Tampa, Florida Multi-family

27 Replies

Hey BP,

I am moving my family over to the Tampa area in the next 18-24 months. I will be looking to invest $200-300K into a multi-family deal at that time and I am open to a variety of deals to include 5 units and up. I will be looking for a value add deal but of decent quality. I would like to keep this in Tampa or it's surrounding areas but I do not have a tremendous amount of experience with the area so I want to avoid the bad areas. Where would you be investing right now and what should I be watching out for?

Hi @Bryce DeHaan . Congrats on moving into the area, can't beat it in my opinion. Deals are moving very quickly right now. Are you planning on house hacking 4 units and under or is this strictly an investment? If so, what are some of the numbers you're hoping to hit? 

Tampa is a hot market right now.  It has strong employment and rent growth.  In any competitive market, you are going to have to stay strict with your underwriting and wait for the right deal to come around.  I suggest when you move there, join as many local meetups as possible and start networking. Learn from other locals who know the area and that can teach you first hand. There might even be some virtual meetups in Tampa that you could attend in the meantime. Good Luck. 

Twenty years in Tampa, there are no bad areas in Tampa anymore for long-term investing. Everything is changing fast. They call Tampa the new "San Francisco"...

@Luke Rorech

This will be strictly an investment. I would be looking for at least a 12-15% COC but I'm not entirely closed off from anything. I will be looking for probably 8-16 units. I would like to find some investors in the area who are looking to partner in a large deal as well.

An ideal team is going to be necessary and I have no shortage of energy so it’s pretty much about finding a good fit and getting things moving.

@Bryce DeHaan

10% COC or under.

Prices and rents have been consistently soaring upwards for the last couple years. This is my opinion, but with continuing inflation/ money printing and low interest rates, this trend will continue for awhile.

A decent deal will turn pretty sweet within a year or two. It's a long game

@Dillon Cook

We won’t be living off of any of the rental income for quite some time and plan on just adding value, cutting expenses, and selling at the right time or refinancing once the value add is finished to scale into bigger deals as efficiency as possible.

I’m not extremely worried about the immediate return as I know there is potential in creative value adding. The main thing for me would be to build the right team and kind of interview all the way around so that I have a team I can trust.

We would like to get into something big enough that we can hire a good quality property manager. We are looking for true passive income and not having to be an employee for our own assets. I own a cleaning company in Arizona and I know that it’s slim pickings for a good property manager. Obviously I need a realtor and a lender as well but all of that may need to come after we’ve pin pointed our location.

What experience do you have in Multifamily? We can message privately if you’d like!

@Bryce DeHaan That's in Tampa, St. Pete, Cleartwater area. There's always a few outliers but they seem to be gobbled up extremely quickly.

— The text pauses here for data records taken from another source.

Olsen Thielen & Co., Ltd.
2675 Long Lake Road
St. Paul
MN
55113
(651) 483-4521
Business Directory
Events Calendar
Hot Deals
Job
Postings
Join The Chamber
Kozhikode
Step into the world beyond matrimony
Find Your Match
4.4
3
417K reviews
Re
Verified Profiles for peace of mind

The best bet is to find the path of development you believe in and buy an under performing asset in that said path. It'll give the best value add opportunity without having to compete with every other investor focusing on a few selective areas. 

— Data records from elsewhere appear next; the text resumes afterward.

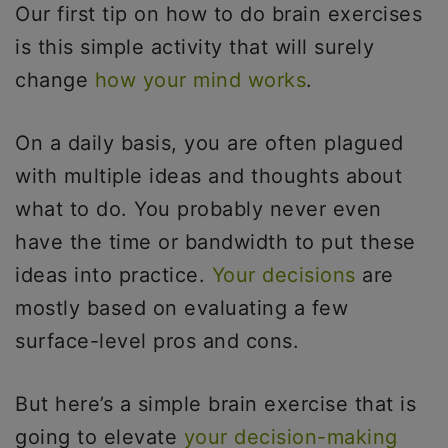
Our first tip on how to do brain exercises
is this simple activity that will surely
change
how your mind works
.
On a daily basis, you are often plagued
with multiple ideas and thoughts about
what to do. You probably never even
have the time or bandwidth to put these
ideas into practice.
Your decisions
are
mostly based on evaluating a few
surface-level pros and cons.
But here’s a simple brain exercise that is
going to elevate
your decision-making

18-24 months is a lifetime in our real estate market.  Our inventory is nearly non-existent.  For every new listing, multiple over-list offers - all cash - can be expected within an hour. My investors are lined up to buy - and to buy everything with good bones that they can acquire. The issue is:  nothing to buy.  This is now.  And, here's what you should be celebrating that you missed so far:  51% of all tenants in Florida are delinquent in rent.  The demand for housing is off-the-chart as well.  My advice to you is simple but not what ready-investors want to hear:  Wait.  Do Nothing.  Plan Nothing.  Give it 6 months.  I have a feeling that those landlords/owners who suffered through this moratorium mess might be ready to wave the white flag and sell.  

Only fools rush in...

@Patricia Steiner

I actually don’t mind that advise at all! I’ve been thinking the same thing and I know that timing is key. I won’t be doing anything for AT LEAST 12 months except going out to scale the area. One thing I am confident of is that the market will adjust for opportunity, it’s just about when. I think I more so need to get a feel for which neighborhoods are going to be the best and really scope the demographic of each area. Which areas would you suggest as far as a growth and infrastructure is concerned?

@Bryce DeHaan   

That's changing too.  There are definitely markets that will remain "challenged" forever simply because there is no place else for people with nothing to do but do nothing good to go.  And, if you follow what's "hot" today, the field will be too crowded and the prices too high in those markets.  Traditional MF won't look "traditional" in the future - and I think that's the play worth doing. The next six months will reveal a lot.  The good news mixed into all this "wait and see" is that Florida is a great place to invest, live, and play.  The housing demand is off-the-chart. 

So long answer short:  stay tuned. It's going to look different very soon.  And, that's exciting...

Refer to my guidance, right now I would not take anything for buy-and-hold. I would be taking down flips or lending at 12 percent and 3.75 points, that's what my buyers pay to my investors.